### PASSAGE
⁂

JESSICA: We certainly didn’t set out to write a book! Honestly, I’m shocked by this book every time I re-read it. We were just two people who started this conversation through letters. The providential nature of what we tried to do is shown in how important our friendship would become. We were serious about writing letters as we started out, but we had no idea what our friendship ultimately would mean to us—or how much our growing faith would mean to us.

We were surprised that that, all of a sudden, what we were doing in writing and mailing these letters became a really important part of our lives. Eventually, these letters became something we had to do to survive. You can see in our early letters that we were wondering about our faith, pondering some theological ideas—then, as time passed, we began living out our faith. I’m still blown away by how this story unfolded. I lived through it. I wrote half the letters. But it’s as though the book wrote itself through all we experienced together.

DAVID: We won’t include spoilers to this interview, but I can say that your phrase—“all we experienced together”—includes intense heartbreak at one point in the overall story.

⁂

### Stored data entries

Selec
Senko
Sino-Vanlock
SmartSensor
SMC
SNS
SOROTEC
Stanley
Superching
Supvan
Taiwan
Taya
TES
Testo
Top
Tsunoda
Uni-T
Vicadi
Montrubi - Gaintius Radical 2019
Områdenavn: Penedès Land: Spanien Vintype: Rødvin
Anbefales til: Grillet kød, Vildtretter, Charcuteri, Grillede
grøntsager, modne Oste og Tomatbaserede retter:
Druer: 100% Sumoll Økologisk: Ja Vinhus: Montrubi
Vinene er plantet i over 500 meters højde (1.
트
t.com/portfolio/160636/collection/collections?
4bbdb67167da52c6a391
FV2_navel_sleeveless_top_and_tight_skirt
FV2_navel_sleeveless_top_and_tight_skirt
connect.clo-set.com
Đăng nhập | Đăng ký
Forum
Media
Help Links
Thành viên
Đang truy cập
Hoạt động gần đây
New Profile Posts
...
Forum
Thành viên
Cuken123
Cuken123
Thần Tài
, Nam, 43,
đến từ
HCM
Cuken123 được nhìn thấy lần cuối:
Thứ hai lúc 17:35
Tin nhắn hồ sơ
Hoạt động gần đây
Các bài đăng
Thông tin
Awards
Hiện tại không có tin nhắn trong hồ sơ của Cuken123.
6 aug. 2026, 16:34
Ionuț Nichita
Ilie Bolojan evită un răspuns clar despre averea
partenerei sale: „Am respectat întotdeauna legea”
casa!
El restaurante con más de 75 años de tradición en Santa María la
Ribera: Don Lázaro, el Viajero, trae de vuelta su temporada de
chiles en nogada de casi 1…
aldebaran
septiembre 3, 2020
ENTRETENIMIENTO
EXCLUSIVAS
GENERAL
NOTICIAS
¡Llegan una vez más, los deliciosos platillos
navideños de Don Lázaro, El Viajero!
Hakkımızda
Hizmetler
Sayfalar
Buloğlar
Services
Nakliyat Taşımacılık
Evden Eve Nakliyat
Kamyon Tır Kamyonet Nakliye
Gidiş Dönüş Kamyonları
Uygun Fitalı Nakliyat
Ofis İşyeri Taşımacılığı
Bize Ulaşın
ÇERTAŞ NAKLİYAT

⁂

### TASKS TO CARRY OUT
a: Write out every line of the saved data entries above, keeping each one unchanged.
b: Resume the interview about the book of letters, continuing it from its final line.

### ANSWERS BY TASK
a:
Selec
Senko
Sino-Vanlock
SmartSensor
SMC
SNS
SOROTEC
Stanley
Superching
Supvan
Taiwan
Taya
TES
Testo
Top
Tsunoda
Uni-T
Vicadi
Montrubi - Gaintius Radical 2019
Områdenavn: Penedès Land: Spanien Vintype: Rødvin
Anbefales til: Grillet kød, Vildtretter, Charcuteri, Grillede
grøntsager, modne Oste og Tomatbaserede retter:
Druer: 100% Sumoll Økologisk: Ja Vinhus: Montrubi
Vinene er plantet i over 500 meters højde (1.
트
t.com/portfolio/160636/collection/collections?
4bbdb67167da52c6a391
FV2_navel_sleeveless_top_and_tight_skirt
FV2_navel_sleeveless_top_and_tight_skirt
connect.clo-set.com
Đăng nhập | Đăng ký
Forum
Media
Help Links
Thành viên
Đang truy cập
Hoạt động gần đây
New Profile Posts
...
Forum
Thành viên
Cuken123
Cuken123
Thần Tài
, Nam, 43,
đến từ
HCM
Cuken123 được nhìn thấy lần cuối:
Thứ hai lúc 17:35
Tin nhắn hồ sơ
Hoạt động gần đây
Các bài đăng
Thông tin
Awards
Hiện tại không có tin nhắn trong hồ sơ của Cuken123.
6 aug. 2026, 16:34
Ionuț Nichita
Ilie Bolojan evită un răspuns clar despre averea
partenerei sale: „Am respectat întotdeauna legea”
casa!
El restaurante con más de 75 años de tradición en Santa María la
Ribera: Don Lázaro, el Viajero, trae de vuelta su temporada de
chiles en nogada de casi 1…
aldebaran
septiembre 3, 2020
ENTRETENIMIENTO
EXCLUSIVAS
GENERAL
NOTICIAS
¡Llegan una vez más, los deliciosos platillos
navideños de Don Lázaro, El Viajero!
Hakkımızda
Hizmetler
Sayfalar
Buloğlar
Services
Nakliyat Taşımacılık
Evden Eve Nakliyat
Kamyon Tır Kamyonet Nakliye
Gidiş Dönüş Kamyonları
Uygun Fitalı Nakliyat
Ofis İşyeri Taşımacılığı
Bize Ulaşın
ÇERTAŞ NAKLİYAT

b:
Before we talk further about what happened, I’m sure lots of readers are going to want to follow your example. So, let’s explain how you did this: You two met in a writing workshop and you both were interested in the Catholic Church. Jessica already was Catholic; Amy was going through the process to officially become a Catholic. Jessica, you agreed to be Amy’s sponsor as she formally joined the church. As part of your dual journeys both into writing and into the church, you decided to write these letters back and forth starting in Lent 2005.

What were the first steps? Did you go out and purchase stationery? Were you interested in fountain pens? Old-fashioned typewriters?

LOVE AND SALT:
‘THE CONVERSATION WAS THE PRIMARY THING’

AMY: We never used email. These letters were either typed or handwritten and the majority of them were handwritten.

DAVID: Typed? I’ve been a journalist long enough that I actually started out using a typewriter like the drawing on the cover of your book.

AMY: No. We typed them on the computer, then printed them out before mailing them. But, we didn’t even want these letters to stay resident on our computers. Often, I got rid of the computer copies after they were printed. We wanted these to be physical letters, and we still have big boxes of them.

I was never enamored of beautiful stationery or special pens or anything like that. This was a big commitment to write so regularly to each other, so we needed to approach this like a workhorse. The conversation was the primary thing. I would grab whatever I could to write my next letter. I sent a few cards here and there but I often wrote on legal pads. Once, Jess wrote to me in crayon on some used construction paper, because she was sitting in her car and that’s all she could find.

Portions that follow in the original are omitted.